Jukuu is interesting
Sinosplice reader Matthew recently introduced me to Jukuu, a database of sample sentences. The Chinese name, 句酷, is a pun on the word 句库, meaning “sentence base,” in the naming tradition of nciku). There are some really interesting things going on on Jukuu. Here’s a screenshot from the results for a search for “get”:
I enjoyed some of those random sentences. Some things worth noting:
– The sample sentences in the screenshot above are all taken from About Face 3, a well-known book on goal-directed design, which has been published in multiple languages.
– Jukuu offers not only multiple translations (grouped by part of speech), but also the distribution of those various parts of speech in its database (that’s what the pie graph at the right represents).
– Jukuu also offers other word forms (词形) for “get” (in this case, “gets,” “getting,” “got,” “gotten,” and even “getable”).

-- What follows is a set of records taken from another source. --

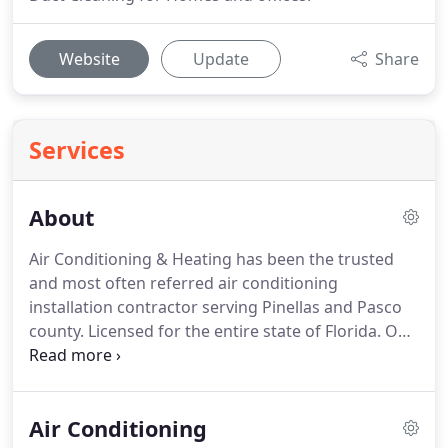
Website
Update
Share
Services
About
Air Conditioning & Heating has been the trusted
and most often referred air conditioning
installation contractor serving Pinellas and Pasco
county.
Licensed for the entire state of Florida.
Our
mission is to provide excellent customer service
and state-of-the-art HVAC products to every one of
our customers.
We install, repair, replace, and
Air Conditioning
maintain air conditioning units, and every unit we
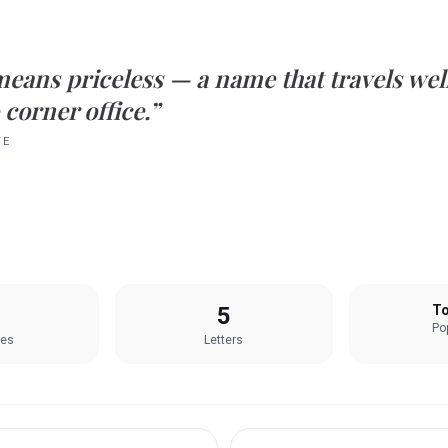
means
priceless
— a name that travels wel
 corner office.”
TE
5
To
Pop
les
Letters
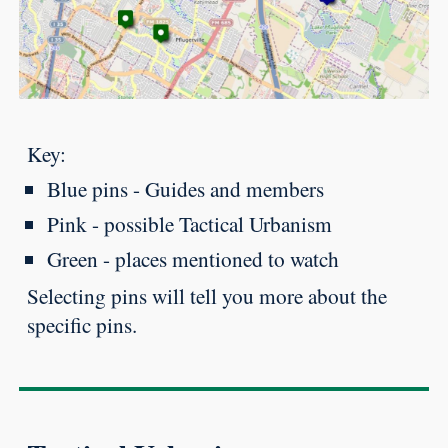
Key:
Blue pins - Guides and members
Pink - possible Tactical Urbanism
Green - places mentioned to watch
Selecting pins will tell you more about the
specific pins.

– If you click on one of the translations in the top right, the resulting page shows you sentences with just that translation of “get” (for example, this one for 得到).
– You can get similar results without going the “exact translation route” by just searching for multiple words, in a mix of English and Chinese. (The sentences aren’t censored, either. Have fun with that!)

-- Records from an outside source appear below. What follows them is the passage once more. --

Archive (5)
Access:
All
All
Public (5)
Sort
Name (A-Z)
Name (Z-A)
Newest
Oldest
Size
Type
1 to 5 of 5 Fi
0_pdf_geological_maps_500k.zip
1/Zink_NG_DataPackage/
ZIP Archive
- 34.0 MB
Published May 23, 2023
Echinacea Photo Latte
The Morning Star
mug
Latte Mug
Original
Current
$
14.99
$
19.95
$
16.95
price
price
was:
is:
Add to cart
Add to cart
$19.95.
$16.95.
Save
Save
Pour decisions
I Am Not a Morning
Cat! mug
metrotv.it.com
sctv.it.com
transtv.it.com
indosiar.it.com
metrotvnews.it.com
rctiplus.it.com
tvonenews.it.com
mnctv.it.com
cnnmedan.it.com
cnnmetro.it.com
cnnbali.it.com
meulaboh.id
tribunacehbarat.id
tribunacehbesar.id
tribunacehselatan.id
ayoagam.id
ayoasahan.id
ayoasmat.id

– If you go to the “get” results page, further down the right column, you also see links for “adjectives frequently preceding this word,” “verbs frequently preceding this word,” “prepositions frequently preceding this word,” and “nouns frequently following this word.”
This kind of thing is a linguist’s dream, and can only be accomplished by corpus analysis with part of speech tagging, which is a ton of work. It’s really cool to see a resource like this publicly available online.

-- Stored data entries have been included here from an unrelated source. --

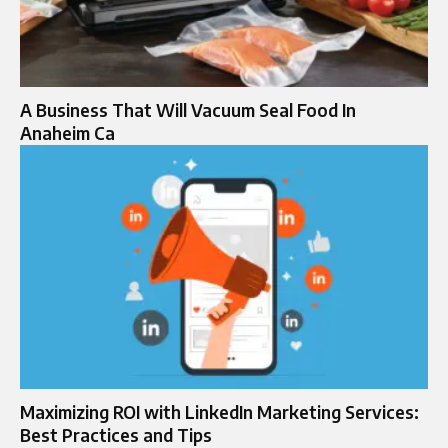
A Business That Will Vacuum Seal Food In
Anaheim Ca
Maximizing ROI with LinkedIn Marketing Services:
Best Practices and Tips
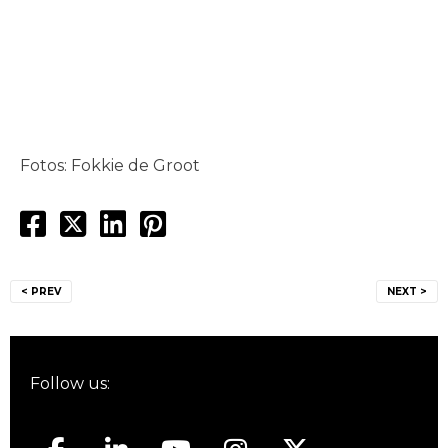
Fotos: Fokkie de Groot
Post
< PREV
NEXT >
navigation
Follow us:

Love it! This will be particularly useful when writing in a second language. Like a google search without so much searching.
I’ve been using Jukuu for a while now, but you should also check out a new dictionary/translating site I found. It’s Microsoft’s Engkoo. http://engkoo.com
What’s great about Engkoo is that it seems to pull example sentences from the web itself. Using the web as a corpus. If the translation can’t be found on the web, it goes for machine translation. Go check it out! Just as interesting as Jukuu in my opinion, even if not more so.
Engkoo is very cool. It’s actually intended as a tool to help Chinese speak English more proficiently. There’s a ton of linguistics research behind it.
I really like the way that it highlights the same phrases–in different positions–in the different languages. It reminds me of the sing-a-long bouncing balls of the old silent movie era.
Thanks, I’ll have to take another look at Engkoo. I heard about it when it first came out, and I just couldn’t get over the fact that Microsoft was backing a project with such a ridiculous name. I’m over that, though. I’ll check it out again.
Very clever site, but for us Chinese learners the weakness of this, as well as nciku, is that most of the example sentences are taken from English sources, with the consequence that you can never be sure just how natural and idiomatic the Chinese translation is. I find nciku extremely useful and convenient, and often peruse the sample sentences there, but I have seen innumerable translations which are just flat out wrong (we can only hope jukuu will raise the standards).
Very true. As a learner of Chinese in an English-learning land, I’ve long gotten used to the problems of using such resources in the reverse direction of that for which they were intended. Definitely worth noting, though.
I’m surprised you weren’t not aware of this one; it’s been pretty popular amongst hardcore learners for the past few years. It sure comes in handy at times, but one must take all the sentences given with a grain of salt, of course.